> _Directions_: Show every line of the records below that contains the word "catch".

> _Page layout parsing data_:

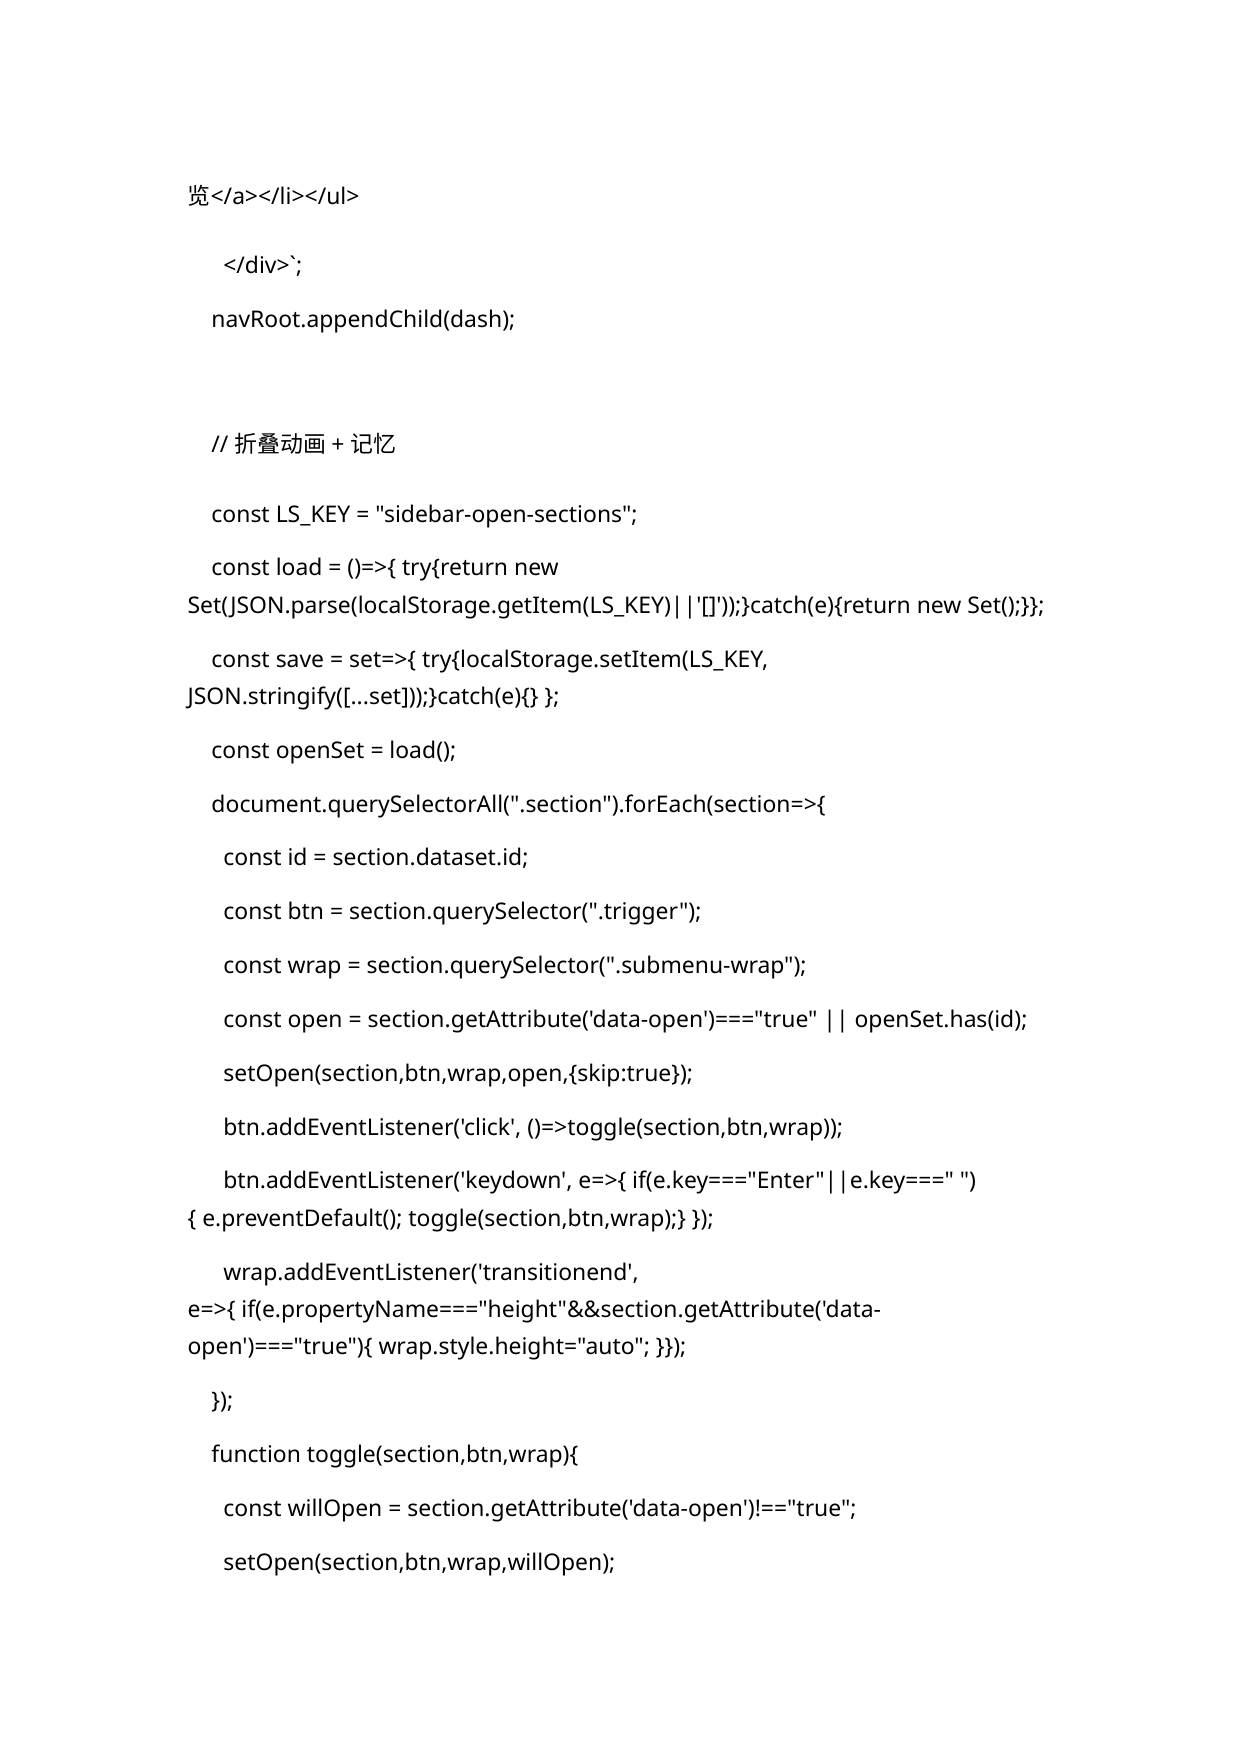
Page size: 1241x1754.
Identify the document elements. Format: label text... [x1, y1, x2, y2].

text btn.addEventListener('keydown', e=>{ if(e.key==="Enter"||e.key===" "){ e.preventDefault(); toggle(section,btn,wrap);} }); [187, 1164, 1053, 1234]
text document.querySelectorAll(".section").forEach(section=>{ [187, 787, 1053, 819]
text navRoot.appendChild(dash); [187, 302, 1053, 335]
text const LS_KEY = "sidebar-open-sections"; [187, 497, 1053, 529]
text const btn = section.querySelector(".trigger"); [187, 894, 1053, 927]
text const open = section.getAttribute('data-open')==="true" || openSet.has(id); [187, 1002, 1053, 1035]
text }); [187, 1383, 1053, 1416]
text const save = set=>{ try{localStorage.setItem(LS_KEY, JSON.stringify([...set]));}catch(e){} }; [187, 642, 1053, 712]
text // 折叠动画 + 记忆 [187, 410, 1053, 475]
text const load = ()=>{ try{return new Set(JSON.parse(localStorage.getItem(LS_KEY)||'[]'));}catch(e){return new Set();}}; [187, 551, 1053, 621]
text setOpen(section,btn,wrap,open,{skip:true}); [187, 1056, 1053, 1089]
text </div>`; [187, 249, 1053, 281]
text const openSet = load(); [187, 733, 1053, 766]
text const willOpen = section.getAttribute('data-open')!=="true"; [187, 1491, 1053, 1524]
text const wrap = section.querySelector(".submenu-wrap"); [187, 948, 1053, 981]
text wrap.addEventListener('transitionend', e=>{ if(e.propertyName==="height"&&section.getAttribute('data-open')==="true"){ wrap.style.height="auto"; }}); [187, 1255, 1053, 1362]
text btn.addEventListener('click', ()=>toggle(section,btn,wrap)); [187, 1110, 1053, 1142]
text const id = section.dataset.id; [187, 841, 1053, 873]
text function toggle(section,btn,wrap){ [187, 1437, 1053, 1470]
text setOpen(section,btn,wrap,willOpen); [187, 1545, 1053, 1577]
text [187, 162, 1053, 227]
...
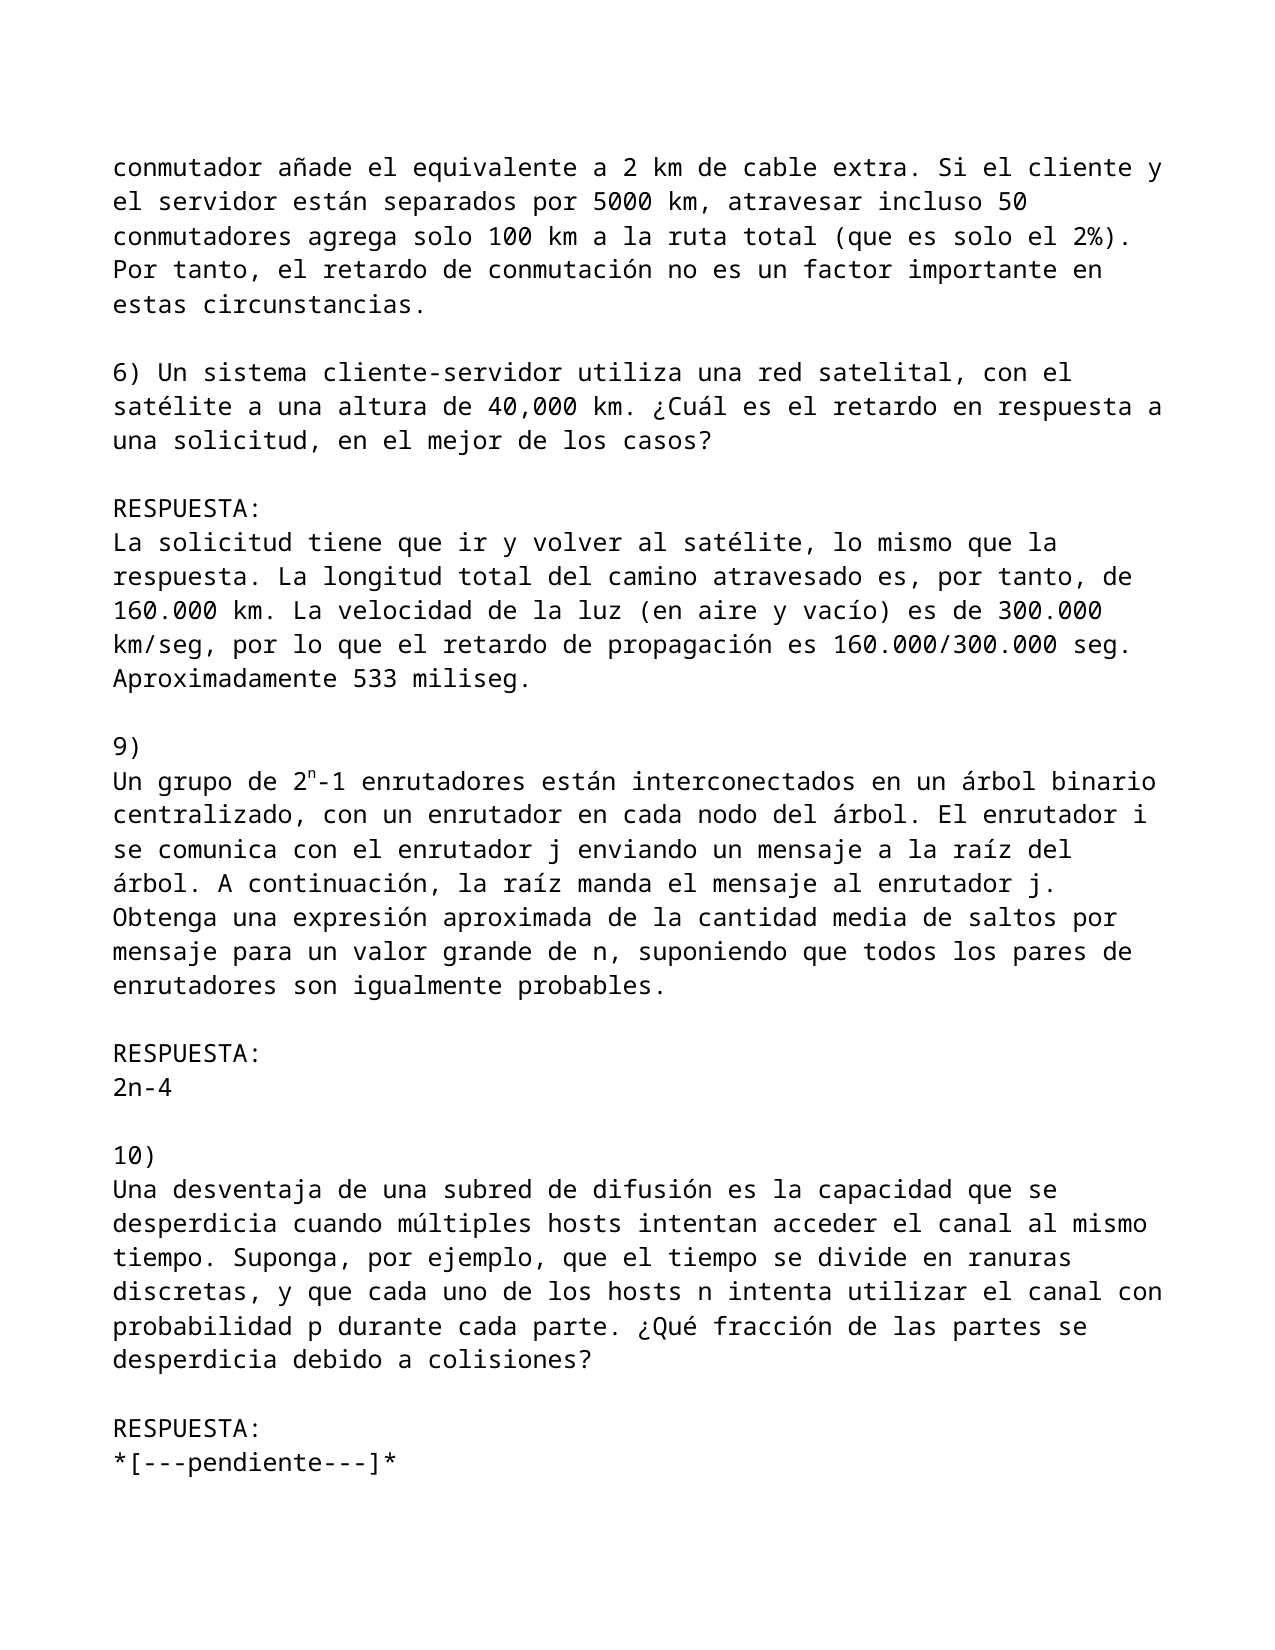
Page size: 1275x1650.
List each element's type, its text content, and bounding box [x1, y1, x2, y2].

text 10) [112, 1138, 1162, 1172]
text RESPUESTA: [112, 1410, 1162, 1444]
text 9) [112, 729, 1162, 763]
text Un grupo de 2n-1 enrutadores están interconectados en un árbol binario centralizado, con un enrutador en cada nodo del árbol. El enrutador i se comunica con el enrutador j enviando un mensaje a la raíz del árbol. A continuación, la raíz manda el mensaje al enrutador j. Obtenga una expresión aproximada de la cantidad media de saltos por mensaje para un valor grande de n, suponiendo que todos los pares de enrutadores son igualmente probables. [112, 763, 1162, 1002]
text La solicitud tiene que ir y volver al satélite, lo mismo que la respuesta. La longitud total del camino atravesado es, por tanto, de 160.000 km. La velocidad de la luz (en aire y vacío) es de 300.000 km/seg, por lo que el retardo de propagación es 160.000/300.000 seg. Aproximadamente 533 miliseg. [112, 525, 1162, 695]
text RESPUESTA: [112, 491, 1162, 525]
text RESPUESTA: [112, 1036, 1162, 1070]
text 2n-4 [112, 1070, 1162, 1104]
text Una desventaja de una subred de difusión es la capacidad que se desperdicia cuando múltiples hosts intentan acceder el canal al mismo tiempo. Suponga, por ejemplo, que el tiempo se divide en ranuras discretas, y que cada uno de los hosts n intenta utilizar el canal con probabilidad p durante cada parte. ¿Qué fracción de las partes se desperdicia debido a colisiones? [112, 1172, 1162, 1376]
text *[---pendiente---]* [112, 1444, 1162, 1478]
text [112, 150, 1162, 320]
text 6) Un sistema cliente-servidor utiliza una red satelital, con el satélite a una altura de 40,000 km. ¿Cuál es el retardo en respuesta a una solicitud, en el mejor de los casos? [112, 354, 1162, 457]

> _Result_:
text const save = set=>{ try{localStorage.setItem(LS_KEY, JSON.stringify([...set]));}catch(e){} }; [187, 642, 1053, 712]
text const load = ()=>{ try{return new Set(JSON.parse(localStorage.getItem(LS_KEY)||'[]'));}catch(e){return new Set();}}; [187, 551, 1053, 621]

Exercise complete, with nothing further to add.